What is expected:
Locate the line containing "635 1 13.73", then please write out that line and all the lines below it in the entries exactly.

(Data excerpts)
◆ ◆ ◆ ◆ ◆ ◆ ◆

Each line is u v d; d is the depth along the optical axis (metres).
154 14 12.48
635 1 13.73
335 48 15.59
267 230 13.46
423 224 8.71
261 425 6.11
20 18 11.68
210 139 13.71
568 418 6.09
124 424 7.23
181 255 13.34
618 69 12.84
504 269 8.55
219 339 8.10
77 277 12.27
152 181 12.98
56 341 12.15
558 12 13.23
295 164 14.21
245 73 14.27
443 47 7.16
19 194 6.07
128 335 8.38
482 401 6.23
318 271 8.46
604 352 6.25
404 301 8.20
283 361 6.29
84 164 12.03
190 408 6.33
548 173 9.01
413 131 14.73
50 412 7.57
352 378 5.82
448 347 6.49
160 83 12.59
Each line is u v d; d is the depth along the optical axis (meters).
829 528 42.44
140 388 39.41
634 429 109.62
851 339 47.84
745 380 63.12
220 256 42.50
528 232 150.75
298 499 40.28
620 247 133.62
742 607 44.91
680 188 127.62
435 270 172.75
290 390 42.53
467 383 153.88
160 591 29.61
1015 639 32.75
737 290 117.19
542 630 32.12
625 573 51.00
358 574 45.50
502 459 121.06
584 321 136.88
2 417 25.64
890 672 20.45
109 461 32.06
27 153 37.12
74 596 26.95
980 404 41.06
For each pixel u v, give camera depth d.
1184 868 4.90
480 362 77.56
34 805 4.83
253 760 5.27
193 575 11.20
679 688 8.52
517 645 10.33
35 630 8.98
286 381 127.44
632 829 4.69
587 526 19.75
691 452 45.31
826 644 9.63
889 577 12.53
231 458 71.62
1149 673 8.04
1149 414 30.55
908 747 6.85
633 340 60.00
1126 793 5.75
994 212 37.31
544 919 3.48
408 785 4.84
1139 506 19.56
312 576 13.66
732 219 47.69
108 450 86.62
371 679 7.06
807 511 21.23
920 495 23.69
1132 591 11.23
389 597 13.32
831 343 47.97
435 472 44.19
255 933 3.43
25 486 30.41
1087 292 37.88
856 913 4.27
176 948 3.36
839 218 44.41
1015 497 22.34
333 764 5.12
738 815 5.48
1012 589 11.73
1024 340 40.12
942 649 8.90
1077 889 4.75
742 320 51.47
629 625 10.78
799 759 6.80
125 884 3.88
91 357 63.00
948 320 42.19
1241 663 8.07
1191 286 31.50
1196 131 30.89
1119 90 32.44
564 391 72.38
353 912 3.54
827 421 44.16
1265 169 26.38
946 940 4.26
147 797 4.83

◆ ◆ ◆ ◆ ◆ ◆ ◆

Result:
635 1 13.73
335 48 15.59
267 230 13.46
423 224 8.71
261 425 6.11
20 18 11.68
210 139 13.71
568 418 6.09
124 424 7.23
181 255 13.34
618 69 12.84
504 269 8.55
219 339 8.10
77 277 12.27
152 181 12.98
56 341 12.15
558 12 13.23
295 164 14.21
245 73 14.27
443 47 7.16
19 194 6.07
128 335 8.38
482 401 6.23
318 271 8.46
604 352 6.25
404 301 8.20
283 361 6.29
84 164 12.03
190 408 6.33
548 173 9.01
413 131 14.73
50 412 7.57
352 378 5.82
448 347 6.49
160 83 12.59
Each line is u v d; d is the depth along the optical axis (meters).
829 528 42.44
140 388 39.41
634 429 109.62
851 339 47.84
745 380 63.12
220 256 42.50
528 232 150.75
298 499 40.28
620 247 133.62
742 607 44.91
680 188 127.62
435 270 172.75
290 390 42.53
467 383 153.88
160 591 29.61
1015 639 32.75
737 290 117.19
542 630 32.12
625 573 51.00
358 574 45.50
502 459 121.06
584 321 136.88
2 417 25.64
890 672 20.45
109 461 32.06
27 153 37.12
74 596 26.95
980 404 41.06
For each pixel u v, give camera depth d.
1184 868 4.90
480 362 77.56
34 805 4.83
253 760 5.27
193 575 11.20
679 688 8.52
517 645 10.33
35 630 8.98
286 381 127.44
632 829 4.69
587 526 19.75
691 452 45.31
826 644 9.63
889 577 12.53
231 458 71.62
1149 673 8.04
1149 414 30.55
908 747 6.85
633 340 60.00
1126 793 5.75
994 212 37.31
544 919 3.48
408 785 4.84
1139 506 19.56
312 576 13.66
732 219 47.69
108 450 86.62
371 679 7.06
807 511 21.23
920 495 23.69
1132 591 11.23
389 597 13.32
831 343 47.97
435 472 44.19
255 933 3.43
25 486 30.41
1087 292 37.88
856 913 4.27
176 948 3.36
839 218 44.41
1015 497 22.34
333 764 5.12
738 815 5.48
1012 589 11.73
1024 340 40.12
942 649 8.90
1077 889 4.75
742 320 51.47
629 625 10.78
799 759 6.80
125 884 3.88
91 357 63.00
948 320 42.19
1241 663 8.07
1191 286 31.50
1196 131 30.89
1119 90 32.44
564 391 72.38
353 912 3.54
827 421 44.16
1265 169 26.38
946 940 4.26
147 797 4.83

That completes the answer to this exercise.